Short task
Repeat verbatim the lines of the items below, starting with the first line and going on through the line with "common name: Virginia chain fern", both ends included.
***** Stored data *****
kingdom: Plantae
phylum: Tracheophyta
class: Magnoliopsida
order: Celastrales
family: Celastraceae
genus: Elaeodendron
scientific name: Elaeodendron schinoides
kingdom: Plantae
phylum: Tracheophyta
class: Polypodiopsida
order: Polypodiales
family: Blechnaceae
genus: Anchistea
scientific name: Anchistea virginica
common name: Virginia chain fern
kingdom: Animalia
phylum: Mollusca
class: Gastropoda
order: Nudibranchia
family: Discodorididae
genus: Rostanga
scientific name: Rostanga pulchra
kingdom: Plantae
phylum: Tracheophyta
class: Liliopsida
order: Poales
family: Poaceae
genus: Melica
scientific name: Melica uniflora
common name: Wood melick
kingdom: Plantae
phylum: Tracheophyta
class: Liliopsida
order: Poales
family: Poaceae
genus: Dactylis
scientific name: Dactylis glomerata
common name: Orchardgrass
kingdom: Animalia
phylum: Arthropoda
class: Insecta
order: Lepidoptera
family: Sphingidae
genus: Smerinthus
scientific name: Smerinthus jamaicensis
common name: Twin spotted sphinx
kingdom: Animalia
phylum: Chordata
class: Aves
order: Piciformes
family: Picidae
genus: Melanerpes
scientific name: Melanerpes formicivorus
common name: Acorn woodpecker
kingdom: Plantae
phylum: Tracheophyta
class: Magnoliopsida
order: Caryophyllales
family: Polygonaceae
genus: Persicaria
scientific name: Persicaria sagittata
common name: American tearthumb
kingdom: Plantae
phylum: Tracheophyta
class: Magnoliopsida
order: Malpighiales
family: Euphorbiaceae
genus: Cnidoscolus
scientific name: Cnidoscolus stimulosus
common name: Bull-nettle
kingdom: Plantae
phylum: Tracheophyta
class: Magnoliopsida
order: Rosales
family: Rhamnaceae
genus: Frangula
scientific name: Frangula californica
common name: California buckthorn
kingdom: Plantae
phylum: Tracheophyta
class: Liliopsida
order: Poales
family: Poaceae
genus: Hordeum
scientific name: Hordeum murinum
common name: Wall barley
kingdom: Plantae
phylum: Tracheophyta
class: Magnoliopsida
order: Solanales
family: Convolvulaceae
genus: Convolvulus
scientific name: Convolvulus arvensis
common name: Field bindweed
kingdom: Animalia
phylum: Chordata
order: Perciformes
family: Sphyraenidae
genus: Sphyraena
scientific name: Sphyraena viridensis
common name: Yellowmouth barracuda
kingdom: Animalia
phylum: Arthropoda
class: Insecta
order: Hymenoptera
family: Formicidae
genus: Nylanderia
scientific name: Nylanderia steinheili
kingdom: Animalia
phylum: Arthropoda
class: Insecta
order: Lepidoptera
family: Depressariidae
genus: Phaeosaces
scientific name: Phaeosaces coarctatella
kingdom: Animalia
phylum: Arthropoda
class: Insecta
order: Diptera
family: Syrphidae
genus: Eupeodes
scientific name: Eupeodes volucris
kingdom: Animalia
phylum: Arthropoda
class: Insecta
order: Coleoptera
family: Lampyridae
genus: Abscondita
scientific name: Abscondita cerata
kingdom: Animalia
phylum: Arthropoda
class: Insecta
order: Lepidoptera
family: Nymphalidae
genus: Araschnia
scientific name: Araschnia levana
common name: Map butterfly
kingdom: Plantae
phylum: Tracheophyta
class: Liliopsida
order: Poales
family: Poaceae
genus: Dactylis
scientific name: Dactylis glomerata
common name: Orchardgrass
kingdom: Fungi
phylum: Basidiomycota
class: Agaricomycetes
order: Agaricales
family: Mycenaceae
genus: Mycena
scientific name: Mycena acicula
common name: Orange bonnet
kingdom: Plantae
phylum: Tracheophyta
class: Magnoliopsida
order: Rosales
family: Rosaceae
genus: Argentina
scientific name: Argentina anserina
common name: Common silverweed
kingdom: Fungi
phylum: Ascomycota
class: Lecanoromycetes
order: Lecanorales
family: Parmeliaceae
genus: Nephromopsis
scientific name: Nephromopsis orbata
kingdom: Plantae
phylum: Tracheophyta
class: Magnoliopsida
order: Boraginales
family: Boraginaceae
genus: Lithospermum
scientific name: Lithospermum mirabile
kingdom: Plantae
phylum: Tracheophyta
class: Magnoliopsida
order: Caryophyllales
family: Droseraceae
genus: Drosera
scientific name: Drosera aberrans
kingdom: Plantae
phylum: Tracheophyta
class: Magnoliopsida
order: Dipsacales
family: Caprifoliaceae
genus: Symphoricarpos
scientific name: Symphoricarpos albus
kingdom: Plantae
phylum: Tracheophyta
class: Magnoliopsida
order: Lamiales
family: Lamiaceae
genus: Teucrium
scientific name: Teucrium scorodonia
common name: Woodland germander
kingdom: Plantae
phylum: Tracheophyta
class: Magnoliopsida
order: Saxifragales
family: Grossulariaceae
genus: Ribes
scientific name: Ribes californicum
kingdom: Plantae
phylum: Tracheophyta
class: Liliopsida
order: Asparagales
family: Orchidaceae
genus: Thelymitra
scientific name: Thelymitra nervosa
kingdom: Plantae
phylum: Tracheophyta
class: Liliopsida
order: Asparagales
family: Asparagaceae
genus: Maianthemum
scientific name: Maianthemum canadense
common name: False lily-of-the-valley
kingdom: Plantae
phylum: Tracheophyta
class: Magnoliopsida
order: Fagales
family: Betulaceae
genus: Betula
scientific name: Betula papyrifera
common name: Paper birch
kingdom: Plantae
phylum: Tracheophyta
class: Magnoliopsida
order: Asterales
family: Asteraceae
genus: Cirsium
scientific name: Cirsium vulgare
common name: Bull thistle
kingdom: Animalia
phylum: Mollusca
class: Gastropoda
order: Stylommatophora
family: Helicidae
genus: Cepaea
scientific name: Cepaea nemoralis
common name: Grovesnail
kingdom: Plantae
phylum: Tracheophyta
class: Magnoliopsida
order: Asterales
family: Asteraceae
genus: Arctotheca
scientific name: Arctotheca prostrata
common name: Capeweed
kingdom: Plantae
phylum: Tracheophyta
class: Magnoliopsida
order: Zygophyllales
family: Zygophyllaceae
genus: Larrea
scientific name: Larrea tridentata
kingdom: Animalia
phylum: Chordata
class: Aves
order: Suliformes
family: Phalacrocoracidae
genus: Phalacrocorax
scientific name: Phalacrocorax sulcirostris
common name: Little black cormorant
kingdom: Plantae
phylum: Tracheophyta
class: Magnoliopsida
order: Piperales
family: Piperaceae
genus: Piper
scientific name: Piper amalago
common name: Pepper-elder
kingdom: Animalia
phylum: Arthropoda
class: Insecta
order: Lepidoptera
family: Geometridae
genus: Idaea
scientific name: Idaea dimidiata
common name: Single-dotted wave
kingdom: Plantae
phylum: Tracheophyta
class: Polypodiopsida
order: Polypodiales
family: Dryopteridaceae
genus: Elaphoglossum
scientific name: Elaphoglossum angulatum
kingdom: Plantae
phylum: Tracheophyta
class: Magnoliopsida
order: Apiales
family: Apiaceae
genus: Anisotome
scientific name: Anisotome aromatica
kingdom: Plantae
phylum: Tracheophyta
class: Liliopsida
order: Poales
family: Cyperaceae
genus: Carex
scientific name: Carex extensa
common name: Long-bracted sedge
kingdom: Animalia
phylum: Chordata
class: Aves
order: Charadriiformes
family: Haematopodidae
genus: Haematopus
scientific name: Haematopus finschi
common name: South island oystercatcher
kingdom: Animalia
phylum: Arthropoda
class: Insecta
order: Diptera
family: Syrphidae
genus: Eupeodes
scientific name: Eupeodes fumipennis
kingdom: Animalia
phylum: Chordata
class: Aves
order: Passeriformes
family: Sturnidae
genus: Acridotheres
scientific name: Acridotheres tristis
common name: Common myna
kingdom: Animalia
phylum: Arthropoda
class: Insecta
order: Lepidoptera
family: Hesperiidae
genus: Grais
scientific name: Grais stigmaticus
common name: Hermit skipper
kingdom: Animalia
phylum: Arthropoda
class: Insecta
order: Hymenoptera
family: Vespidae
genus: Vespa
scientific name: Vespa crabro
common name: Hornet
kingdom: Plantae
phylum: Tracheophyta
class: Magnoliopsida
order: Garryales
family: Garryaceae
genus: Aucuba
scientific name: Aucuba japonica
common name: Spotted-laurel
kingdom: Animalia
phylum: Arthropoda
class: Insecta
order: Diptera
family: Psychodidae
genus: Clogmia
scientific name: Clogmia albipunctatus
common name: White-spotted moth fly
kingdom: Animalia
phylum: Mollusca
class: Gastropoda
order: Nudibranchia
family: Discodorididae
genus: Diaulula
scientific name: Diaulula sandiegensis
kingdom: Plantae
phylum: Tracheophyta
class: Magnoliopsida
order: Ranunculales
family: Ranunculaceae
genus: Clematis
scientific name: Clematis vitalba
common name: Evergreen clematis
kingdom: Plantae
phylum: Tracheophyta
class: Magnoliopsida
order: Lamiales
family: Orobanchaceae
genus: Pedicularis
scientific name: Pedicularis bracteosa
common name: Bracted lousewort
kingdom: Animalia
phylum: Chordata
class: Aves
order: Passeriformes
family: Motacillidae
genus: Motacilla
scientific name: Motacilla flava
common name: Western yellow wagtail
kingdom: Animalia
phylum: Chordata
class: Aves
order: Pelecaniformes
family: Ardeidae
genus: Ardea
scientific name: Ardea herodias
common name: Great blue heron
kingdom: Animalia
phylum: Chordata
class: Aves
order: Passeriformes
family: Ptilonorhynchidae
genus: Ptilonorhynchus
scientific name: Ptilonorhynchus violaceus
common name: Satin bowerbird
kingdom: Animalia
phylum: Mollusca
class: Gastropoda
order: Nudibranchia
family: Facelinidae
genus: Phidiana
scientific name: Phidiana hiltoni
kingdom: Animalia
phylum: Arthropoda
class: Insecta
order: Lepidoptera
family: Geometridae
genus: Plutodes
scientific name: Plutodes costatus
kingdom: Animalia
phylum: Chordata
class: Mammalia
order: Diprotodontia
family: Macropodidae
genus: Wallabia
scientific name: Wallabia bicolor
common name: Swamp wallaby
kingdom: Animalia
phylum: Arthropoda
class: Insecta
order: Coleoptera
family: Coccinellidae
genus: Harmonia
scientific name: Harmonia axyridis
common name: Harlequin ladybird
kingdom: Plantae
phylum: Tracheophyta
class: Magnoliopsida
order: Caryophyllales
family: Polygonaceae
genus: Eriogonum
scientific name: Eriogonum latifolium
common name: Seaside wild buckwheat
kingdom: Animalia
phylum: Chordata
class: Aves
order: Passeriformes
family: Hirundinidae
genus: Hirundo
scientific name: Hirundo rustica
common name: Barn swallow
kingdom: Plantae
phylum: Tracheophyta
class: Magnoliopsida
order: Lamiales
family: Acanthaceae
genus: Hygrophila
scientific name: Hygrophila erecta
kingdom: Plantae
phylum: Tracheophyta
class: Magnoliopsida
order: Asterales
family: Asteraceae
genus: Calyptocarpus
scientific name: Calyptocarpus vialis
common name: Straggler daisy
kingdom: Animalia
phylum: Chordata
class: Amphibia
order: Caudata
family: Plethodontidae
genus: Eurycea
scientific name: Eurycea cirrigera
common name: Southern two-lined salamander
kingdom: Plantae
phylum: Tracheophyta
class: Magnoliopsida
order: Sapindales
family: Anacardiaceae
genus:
*****
Problem solution
kingdom: Plantae
phylum: Tracheophyta
class: Magnoliopsida
order: Celastrales
family: Celastraceae
genus: Elaeodendron
scientific name: Elaeodendron schinoides
kingdom: Plantae
phylum: Tracheophyta
class: Polypodiopsida
order: Polypodiales
family: Blechnaceae
genus: Anchistea
scientific name: Anchistea virginica
common name: Virginia chain fern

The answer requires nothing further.